Phil Soper, president and CEO of Royal LePage, one of Canada's largest residential brokerages, said that with the North American trade war heating up, a busy spring housing market could see less buying and selling activity.

"In an increasingly turbulent economic environment, this series of rate decreases presents an opening to aspiring homebuyers and those approaching their mortgage renewal," Soper said in a comment emailed to CoStar News. "With substantial tariffs from the United States set to come into effect, Canada's central bank will likely focus its attention on stimulating the economy and steering us away from a recession. Additional rate cuts may be on the horizon as policymakers work to maintain stability. The housing market, while it may see a temporary slowdown in activity, remains largely insulated from trade disputes, ensuring its resilience in the long term."

Doug Porter, chief economist with the Bank of Montreal, said a key point from the central bank was that monetary policy cannot offset the impacts of a trade war but can try to ensure higher prices do not lead to ongoing inflation.

"Looking ahead, future decisions will be largely guided by the direction of travel in the trade war, although we suspect the bank was headed a bit lower in any event. We continue to expect three more 25 basis point cuts at the next three meetings, taking the overnight rate down to 2%. Clearly, that's dependent on how tariffs evolve, while the eventual fiscal response could have an impact as well.
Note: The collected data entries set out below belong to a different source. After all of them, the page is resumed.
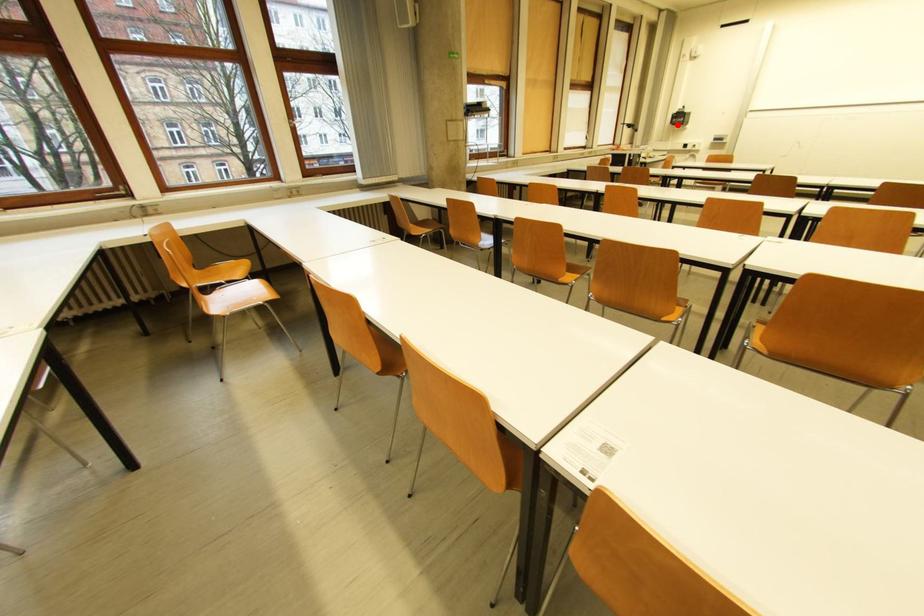
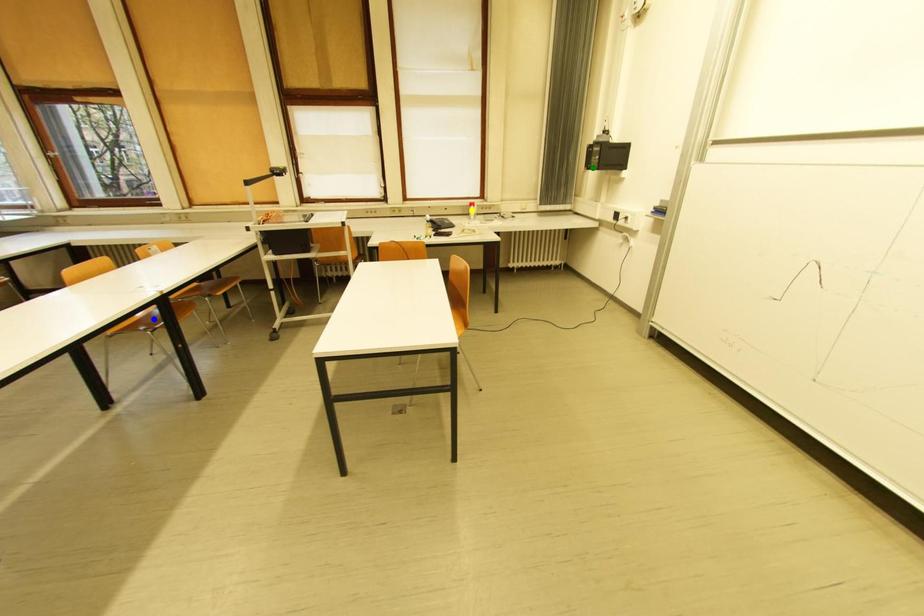
Question: I am providing you with two images of the same scene from different viewpoints. A red point is marked on the first image. You are given multiple points on the second image. Can you choose the point in image 2 that corresponds to the point in image 1?

Choices:
 (A) yellow point
 (B) blue point
 (C) green point

Answer: (C)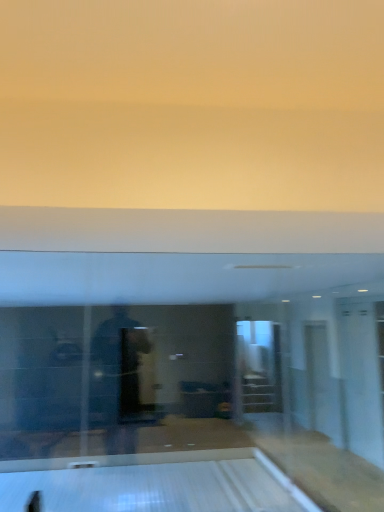
Question: Is transparent glass door at right completely or partially inside white glossy bowling alley at lower center?

Choices:
 (A) yes
 (B) no

Answer: (B)

Question: Does white glossy bowling alley at lower center appear on the right side of transparent glass door at right?

Choices:
 (A) yes
 (B) no

Answer: (B)

Question: Is white glossy bowling alley at lower center bigger than transparent glass door at right?

Choices:
 (A) yes
 (B) no

Answer: (B)

Question: Is white glossy bowling alley at lower center taller than transparent glass door at right?

Choices:
 (A) no
 (B) yes

Answer: (A)

Question: From the image's perspective, is white glossy bowling alley at lower center below transparent glass door at right?

Choices:
 (A) no
 (B) yes

Answer: (B)

Question: Can we say white glossy bowling alley at lower center lies outside transparent glass door at right?

Choices:
 (A) yes
 (B) no

Answer: (A)

Question: Can we say transparent glass door at right lies outside white glossy bowling alley at lower center?

Choices:
 (A) no
 (B) yes

Answer: (B)

Question: Considering the relative positions of transparent glass door at right and white glossy bowling alley at lower center in the image provided, is transparent glass door at right to the right of white glossy bowling alley at lower center from the viewer's perspective?

Choices:
 (A) no
 (B) yes

Answer: (B)

Question: Is white glossy bowling alley at lower center surrounded by transparent glass door at right?

Choices:
 (A) no
 (B) yes

Answer: (A)

Question: Is transparent glass door at right facing towards white glossy bowling alley at lower center?

Choices:
 (A) no
 (B) yes

Answer: (B)

Question: Is transparent glass door at right bigger than white glossy bowling alley at lower center?

Choices:
 (A) no
 (B) yes

Answer: (B)

Question: Are transparent glass door at right and white glossy bowling alley at lower center located far from each other?

Choices:
 (A) yes
 (B) no

Answer: (A)

Question: Looking at the image, does white glossy bowling alley at lower center seem bigger or smaller compared to transparent glass door at right?

Choices:
 (A) small
 (B) big

Answer: (A)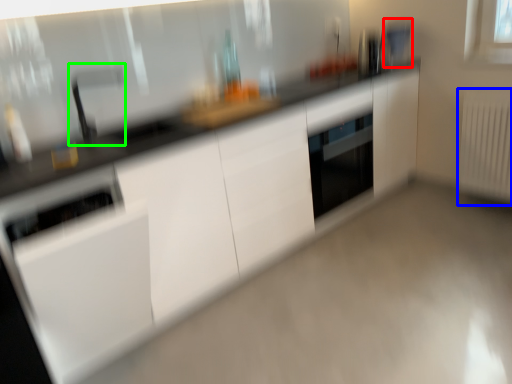
Question: Based on their relative distances, which object is farther from appliance (highlighted by a red box)? Choose from radiator (highlighted by a blue box) and faucet (highlighted by a green box).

Our core assumption is that Canada will be facing some serious tariffs for an extended period of time and that the growth-dampening aspects of the trade war will ultimately outweigh the upside inflationary impact."

Marcus & Millichap said this week that lower interest rates have helped drive a rebound in sectors sensitive to borrowing costs, including a 16.7% surge in residential investment.

"The combination of surging supply, along with easing demand dynamics amid tighter immigration policies and uncertainties stemming from potential U.S. tariffs will continue to drive a broad-based rebalancing across all of Canada's major multifamily markets," said the company in a report.